Ce virage stratégique représente un réel défi pour Tesla, régulièrement accusé d’exagérer les capacités de ses systèmes robotiques et de conduite autonome. Un robot Optimus, présenté à la foire d’art contemporain de Miami en décembre, a par exemple été observé en train d’ôter un casque invisible au-dessus de sa tête avant de tomber à la renverse. Tesla a par la suite nié que ces robots étaient téléopérés, bien qu’il réalise régulièrement des événements de ce type.

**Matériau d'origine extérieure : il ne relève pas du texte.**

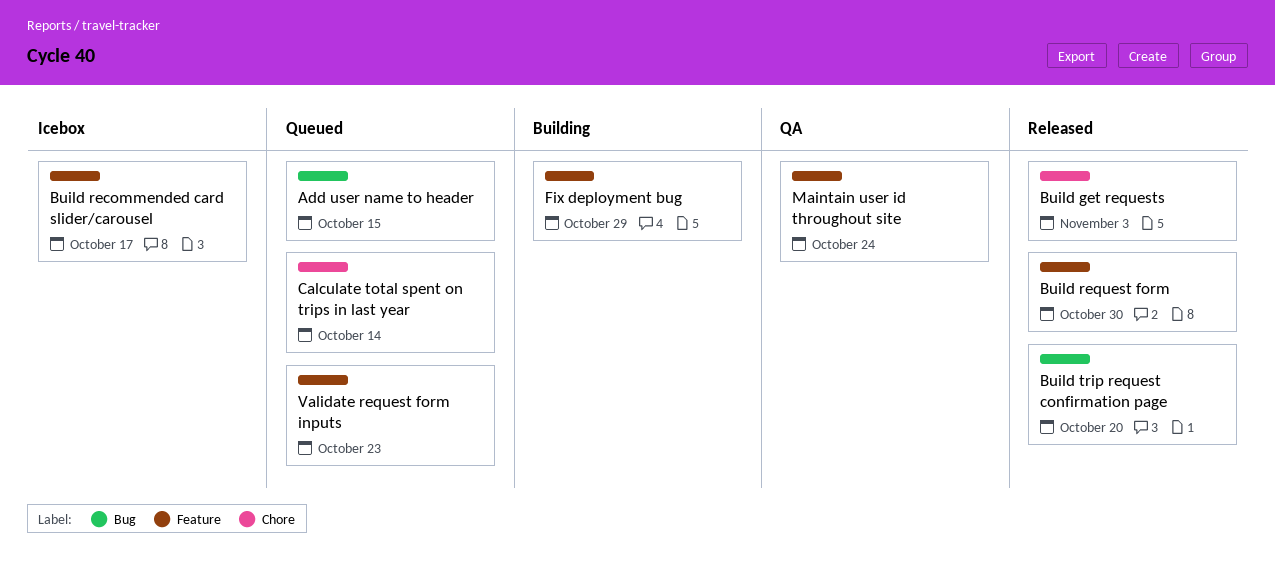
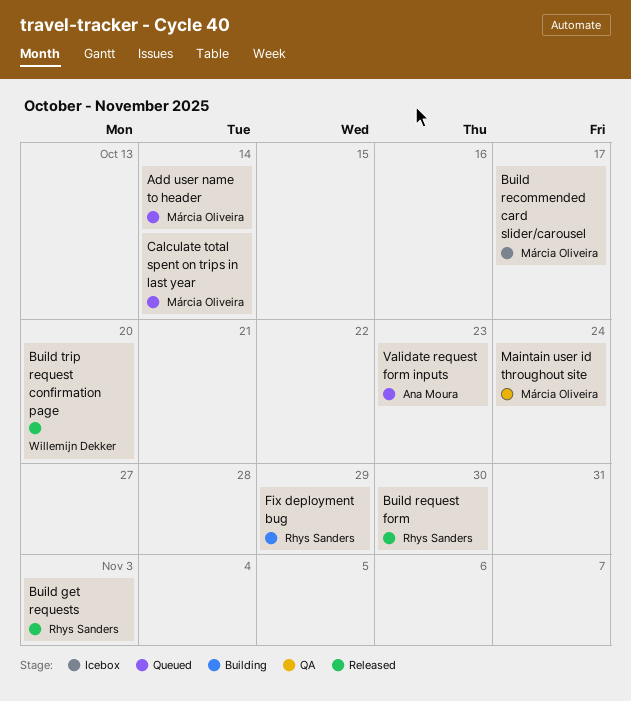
Add user name to header, due: Oct 15 -> Oct 14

Tesla n’aurait livré que 150 robots Optimus l’année dernière

Plusieurs interrogations subsistent aussi quant aux promesses d’Elon Musk de débuter une production à grande échelle dès 2026, afin d’atteindre à terme 1 million de robots produits par an. D’après le cabinet d’études Omdia, Tesla n’aurait livré que 150 exemplaires d’Optimus l’année dernière, bien loin de son objectif initial de 5000 appareils.

Tesla prévoit en outre de lancer la production en série de son taxi sans volant ni pédales Cybercab dès le mois d’avril, avec un objectif de 2 millions de véhicules par an. Si l’on ignore les capacités de conduite autonome exactes de ce nouveau modèle, une chose est sûre : le constructeur aura fort à faire pour convaincre d’une part les automobilistes, et de l’autre les autorités réglementaires.

Les systèmes avancés d’aide à la conduite ne convainquent pas

Sur ses systèmes avancés d’aide à la conduite, Tesla a récemment abandonné Autopilot, qui offre un régulateur de vitesse adaptatif et une fonctionnalité de maintien sur la voie sur autoroute, afin d’inciter les clients à adopter son système premium, baptisé Full-Self Driving (FSD) “Supervised”.

Problème : cette solution est au cœur d’une enquête de l’agence de sécurité routière américaine (NHTSA) après des signalements faisant état de circulation à contresens et de feux rouges grillés. L’adoption de ce système, désormais disponible sur abonnement pour 99 dollars par mois, est en outre relativement lente : sur 8,9 millions de véhicules Tesla livrés à date, seuls 1,1 million disposent d’un système FSD actif, soit 12%. 300 000 nouveaux utilisateurs l’ont adopté en 2025.

Dans la conduite autonome en tant que telle, la situation de l’entreprise n’est guère plus commode. Tesla a lancé l’année dernière un “service de taxis autonomes” à Austin, avec des Model Y adaptées… qui embarquent un chauffeur de sécurité. Elon Musk a affirmé ces derniers jours avoir retiré les opérateurs de ses véhicules : en réalité, ils se situent dans une autre voiture, à proximité. Certaines voitures ont même été aperçues à contresens, en train de rouler sur le trottoir et de freiner brusquement, aboutissant à une action collective d’actionnaires pour fraude boursière.

2026 sera une année décisive pour Tesla, qui devra prouver qu’il peut tenir ses promesses en matière de conduite autonome et de robotique, et ce alors que la concurrence s’intensifie sur tous ses marchés.